Selected as a book of the year in THE TIMES, SUNDAY TIMES, GUARDIAN, NEW YORK TIMES, THE ECONOMIST, NEW STATESMAN, VOGUE, IRISH TIMES, IRISH EXAMINER and RED MAGAZINE
AMAZON.COM’s BEST BOOK OF THE YEAR
Shortlisted for the 2018 BAMB Readers’ Awards
Recommended as a summer read by Barack Obama, Antony Beevor, India Knight, Blake Morrison and Nina Stibbe
As a lover of books, I am part of many Facebook groups. One of these groups is the Library Lovers Bookclub, a page set up by Cork County Library with the wonderful Máire Walsh as administrator, keeping folk up-to-date on what’s happening in our bookish world.
Recently Máire posted her thoughts on a book that captured her attention and I asked if it would be ok to share her thoughts with you all. The book is Educated by Tara Westover, a memoir that has received numerous accolades across society for it’s honesty and it’s inspirational impact.
Have you read Educated? Is it a book that you would consider reading?
[ About the Book ]
Tara Westover was 17 the first time she set foot in a classroom. Born to survivalists in the mountains of Idaho, she prepared for the end of the world by stockpiling home-canned peaches and sleeping with her “head-for-the-hills bag”. In the summer she stewed herbs for her mother, a midwife and healer, and in the winter she salvaged in her father’s junkyard.
Her father forbade hospitals, so Tara never saw a doctor or nurse. Gashes and concussions, even burns from explosions, were all treated at home with herbalism. The family was so isolated from mainstream society that there was no one to ensure the children received an education and no one to intervene when one of Tara’s older brothers became violent.
Then, lacking any formal education, Tara began to educate herself.

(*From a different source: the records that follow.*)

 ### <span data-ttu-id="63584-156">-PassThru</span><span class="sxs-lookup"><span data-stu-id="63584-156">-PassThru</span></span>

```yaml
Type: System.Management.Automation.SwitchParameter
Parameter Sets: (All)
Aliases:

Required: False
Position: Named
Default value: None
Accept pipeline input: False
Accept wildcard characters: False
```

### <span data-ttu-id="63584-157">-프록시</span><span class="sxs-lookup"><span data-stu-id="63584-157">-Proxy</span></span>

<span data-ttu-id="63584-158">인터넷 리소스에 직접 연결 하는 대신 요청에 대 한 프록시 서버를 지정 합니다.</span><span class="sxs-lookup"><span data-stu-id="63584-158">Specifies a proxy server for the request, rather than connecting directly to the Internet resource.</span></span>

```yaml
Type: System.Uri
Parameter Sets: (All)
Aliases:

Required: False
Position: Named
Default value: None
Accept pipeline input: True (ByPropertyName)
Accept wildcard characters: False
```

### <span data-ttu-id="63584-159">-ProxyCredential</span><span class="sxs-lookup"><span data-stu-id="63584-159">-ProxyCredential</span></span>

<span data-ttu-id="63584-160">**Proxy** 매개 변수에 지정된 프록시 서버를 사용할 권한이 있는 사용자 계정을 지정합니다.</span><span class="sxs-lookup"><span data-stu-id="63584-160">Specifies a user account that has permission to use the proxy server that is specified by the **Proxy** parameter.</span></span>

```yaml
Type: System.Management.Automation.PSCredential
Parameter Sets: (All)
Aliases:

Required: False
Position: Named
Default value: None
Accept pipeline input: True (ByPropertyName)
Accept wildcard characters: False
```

She taught herself enough mathematics and grammar to be admitted to Brigham Young University, where she studied history, learning for the first time about important world events like the Holocaust and the civil rights movement. Her quest for knowledge transformed her, taking her over oceans and across continents, to Harvard and to Cambridge. Only then would she wonder if she’d traveled too far, if there was still a way home.
Educated is an account of the struggle for self-invention. It is a tale of fierce family loyalty and of the grief that comes with severing the closest of ties. With the acute insight that distinguishes all great writers, Westover has crafted a universal coming-of-age story that gets to the heart of what an education is and what it offers: the perspective to see one’s life through new eyes and the will to change it
[ Guest Review by Máire Walsh ]
An amazing insight into the life of a child growing up in a radical Mormon survivalist family.
Sheltered and unaware of the world that has experienced slavery, the Holocaust or the feminist movement, Westover’s childhood was tough and hard graft was expected with accidents and injuries common and treated at home by their mother, a herbalist.
It’s fantastically written so try and get your hands on it!
While reading Educated, I happened to watch this show on Netflix called Abducted in Plain Sight. It’s about a girl who was kidnapped twice by the same man – a friend of the family! It’s bizarre and maybe not the easiest to watch so approach with caution. The family was so slow to move on helping their daughter due to blackmail and brainwashing and saving face as they were all members of the same Mormon church.
Truth can be stranger than fiction.
[ Bio ]
Tara Westover was born in rural Idaho to a father opposed to public education. She never attended school. She spent her days working in her father’s junkyard or stewing herbs for her mother, a self-taught herbalist and midwife.
She was seventeen the first time she set foot in a classroom, and after that first taste, she pursued learning for the next decade. She received a BA from Brigham Young University in 2008 and was subsequently awarded a Gates Cambridge Scholarship.
She earned an MPhil from Trinity College, Cambridge in 2009, and in 2010 was a visiting fellow at Harvard University. She returned to Cambridge, where she was awarded a PhD in history in 2014.
I’ve got a NetGalley copy of this but I’ve recently discovered the audiobook via the library’s Libby app so I might end up listening instead. That TV programme sounds very strange!
It does doesn’t it! Is the author narrating Nicki?
No it’s Julia Whelan who is highly rated as a narrator.
Ah…I was wondering. Good to know Nicki x
It’s a memorable read and unforgettable story of survival, bravery, and achievement.
Carol it’s one I need to add to my own list. Sounds very inspirational. Thank you!